- Born: 1976 (age 49–50) Warrington, Cheshire
- Occupations: Screenwriter, film director, author
- Known for: Brass, The Gathering

= Helen Walsh =

English novelist and film director

Helen Walsh (born 1976) is an English novelist, screenwriter and film director. Her novels include Brass, which won a Betty Trask Award, and Once Upon a Time in England, which won a Somerset Maugham Award.

==Early life==
Walsh was born in Warrington, Cheshire, in 1976. At the age of 16, she moved to Barcelona, Spain but returned to England in her early twenties.

==Career==
Her first novel, Brass, was published in 2004 and won a Betty Trask Award. Her second novel, Once Upon a Time In England, was published in 2008 and won a 2009 Somerset Maugham Award and was shortlisted for the 2008 Portico Prize. Her third novel, Go to Sleep was published in 2011. All three were published by Canongate Press.
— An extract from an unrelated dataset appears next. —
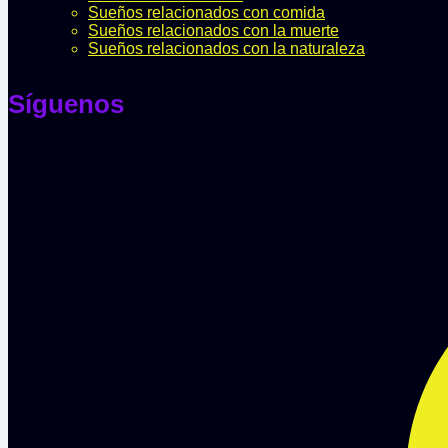
Sueños relacionados con comida
Sueños relacionados con la muerte
Sueños relacionados con la naturaleza
Síguenos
Walsh's most recent novel, The Lemon Grove, was published in 2014 by Tinder Press. It concerns the illicit relationship between a woman and her stepdaughter's 17-year-old boyfriend on holiday in Mallorca.

Walsh has also worked in film and television. Her feature directorial debut, The Violators, was released in 2016. In 2024, Channel 4 broadcast her television thriller The Gathering. In 2025, her second feature, On the Sea, was released.